[Supplied material]:

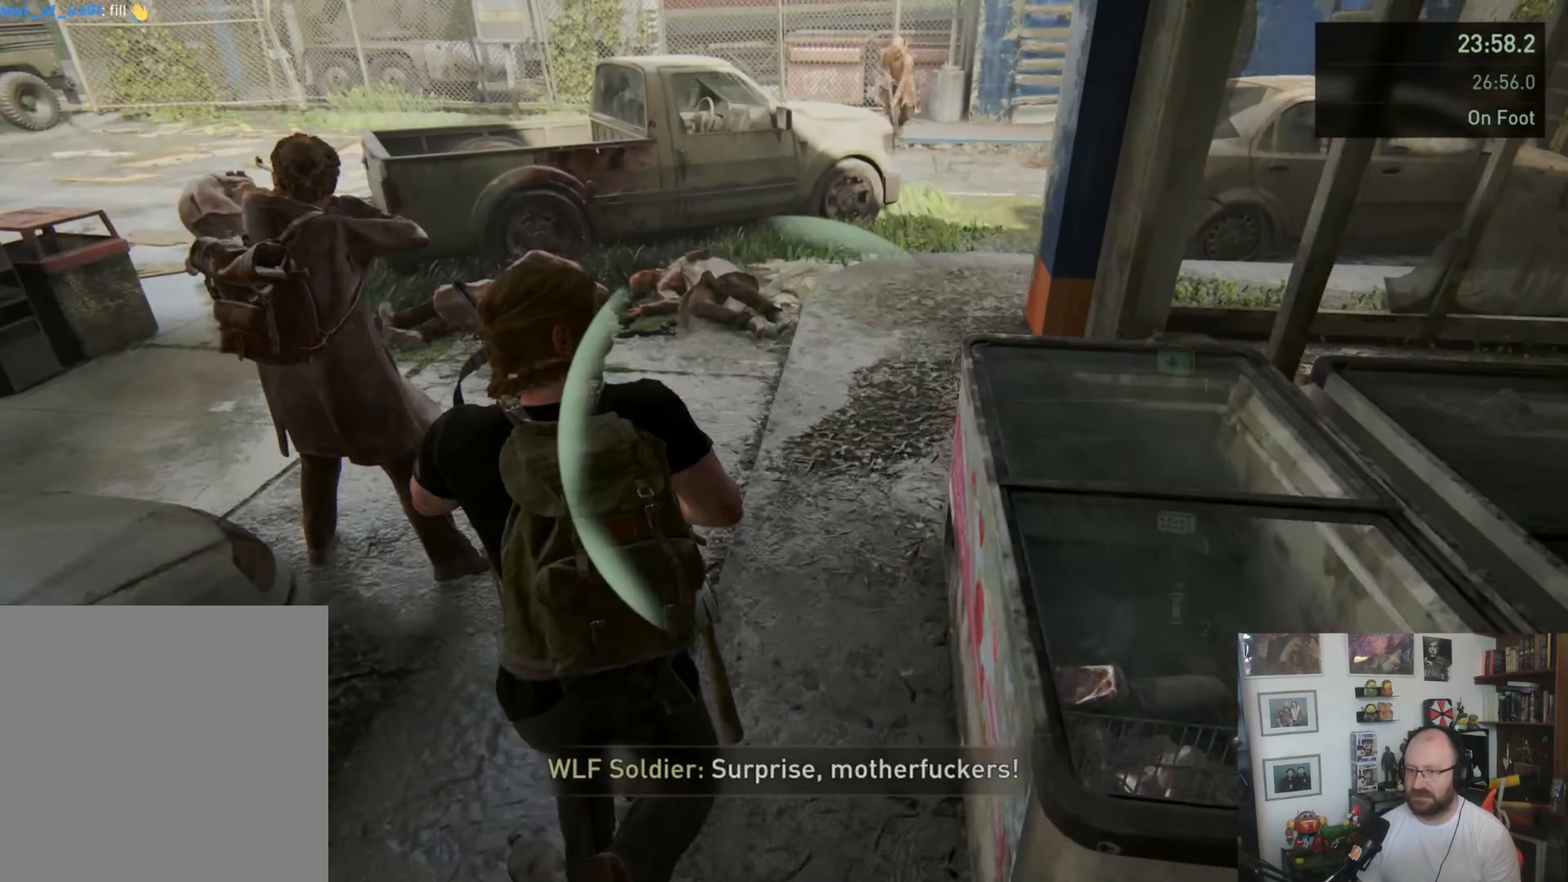
{"dt_ms": 500, "buttons": ["TRIANGLE", "L1"], "left_stick": "up", "right_stick": "center", "button_events": [[500, "TRIANGLE", "down"]]}
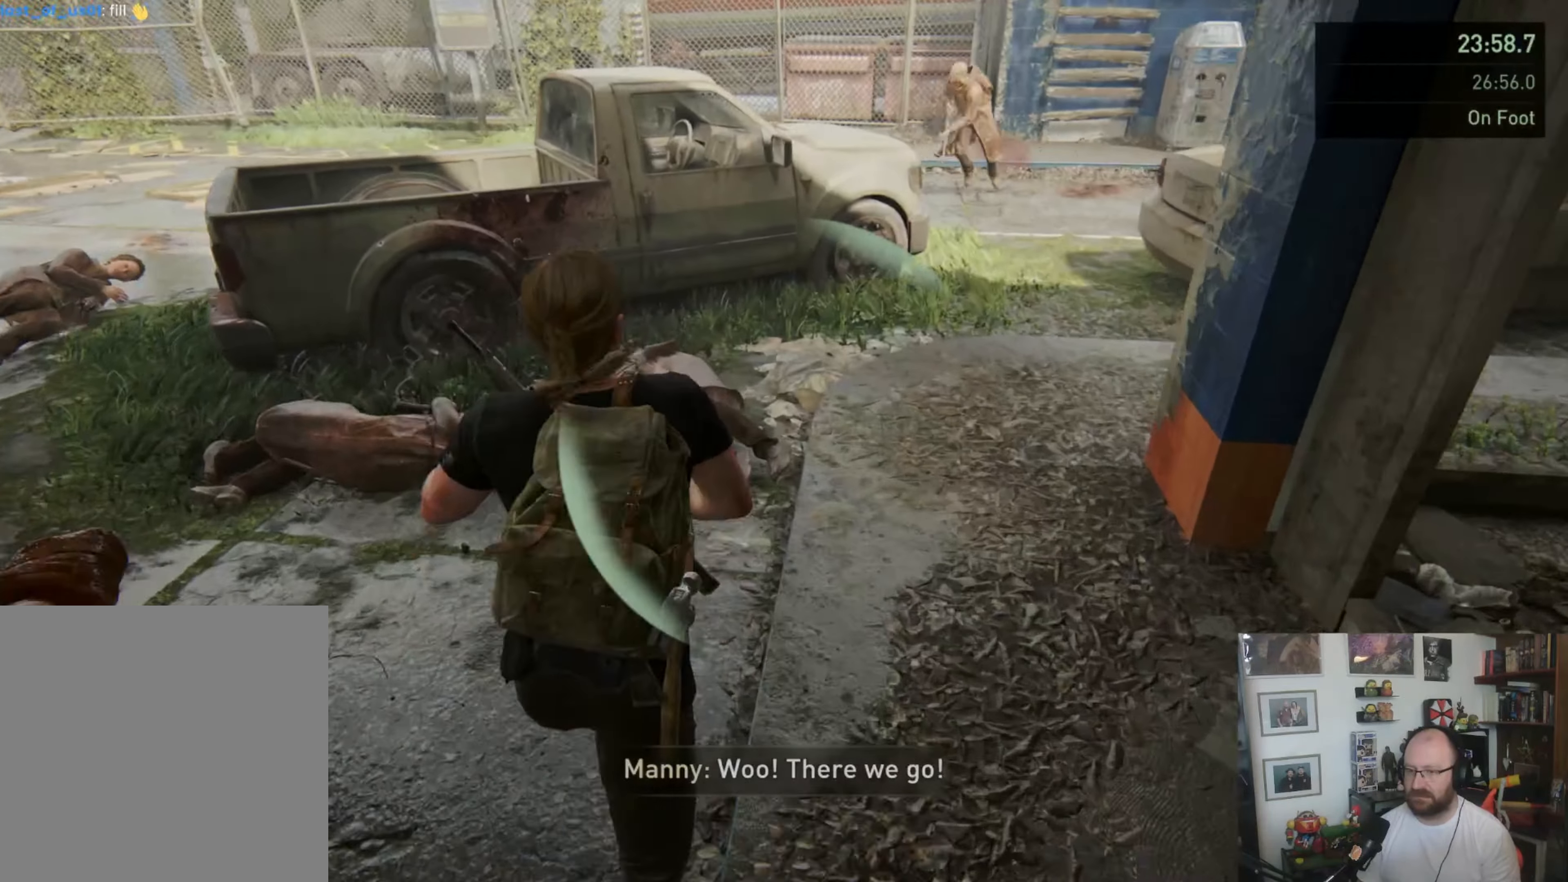
{"dt_ms": 500, "buttons": ["TRIANGLE", "L1"], "left_stick": "right", "right_stick": "center", "button_events": [[100, "TRIANGLE", "up"], [167, "TRIANGLE", "down"], [233, "TRIANGLE", "up"], [300, "TRIANGLE", "down"]]}
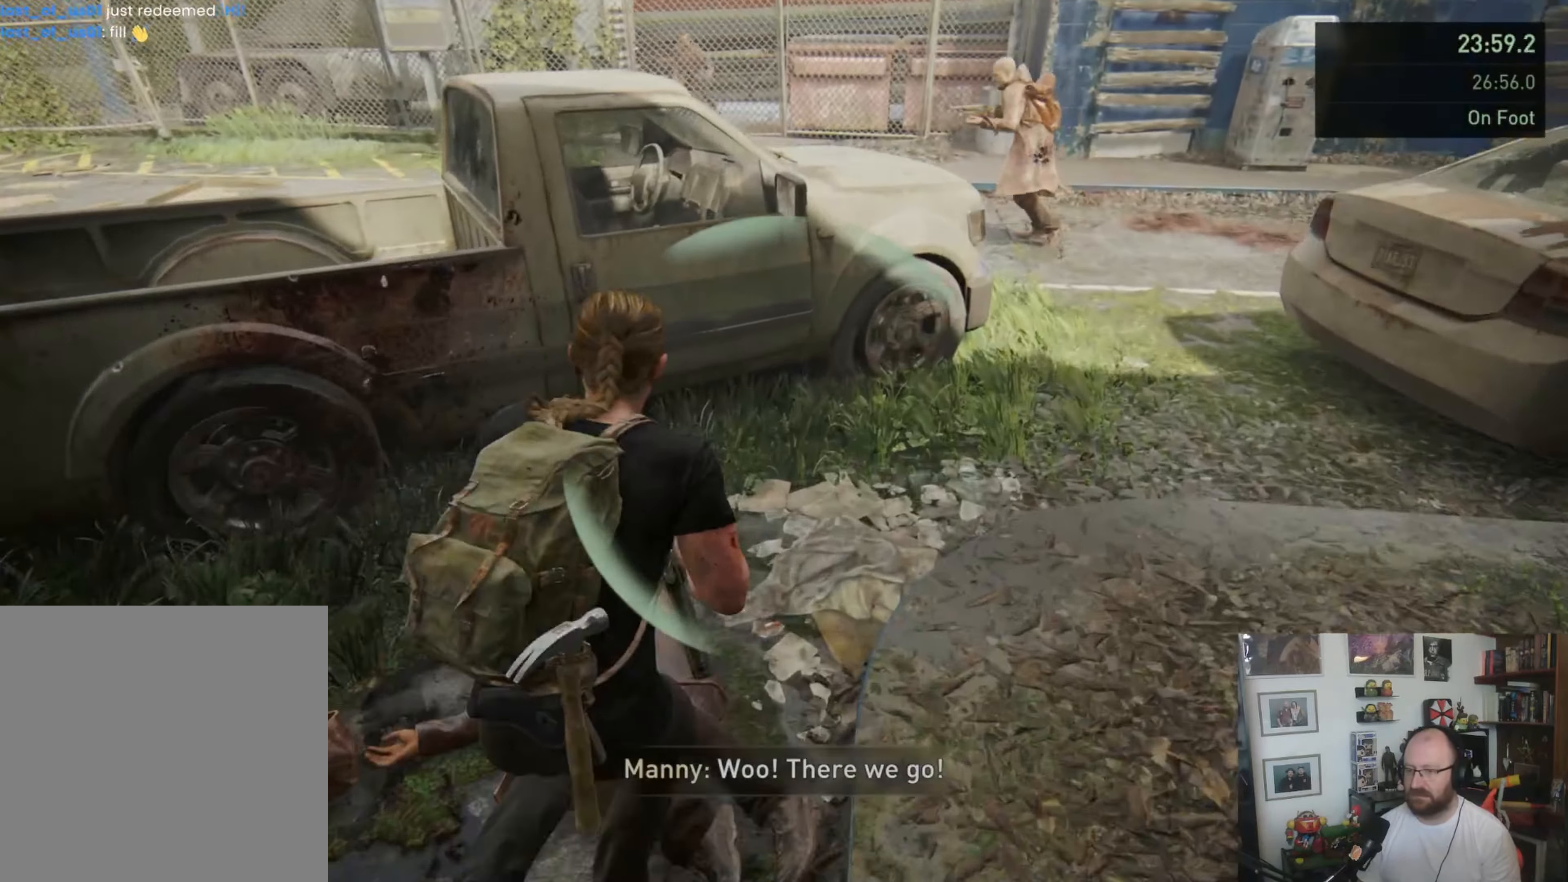
{"dt_ms": 500, "buttons": ["L1"], "left_stick": "up", "right_stick": "center", "button_events": [[33, "TRIANGLE", "up"], [100, "TRIANGLE", "down"], [333, "TRIANGLE", "up"]]}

[Your instructions]:
The listing above must be repeated exactly, apart from the pictures.

[Response]:
{"dt_ms": 500, "buttons": ["TRIANGLE", "L1"], "left_stick": "up", "right_stick": "center", "button_events": [[500, "TRIANGLE", "down"]]}
{"dt_ms": 500, "buttons": ["TRIANGLE", "L1"], "left_stick": "right", "right_stick": "center", "button_events": [[100, "TRIANGLE", "up"], [167, "TRIANGLE", "down"], [233, "TRIANGLE", "up"], [300, "TRIANGLE", "down"]]}
{"dt_ms": 500, "buttons": ["L1"], "left_stick": "up", "right_stick": "center", "button_events": [[33, "TRIANGLE", "up"], [100, "TRIANGLE", "down"], [333, "TRIANGLE", "up"]]}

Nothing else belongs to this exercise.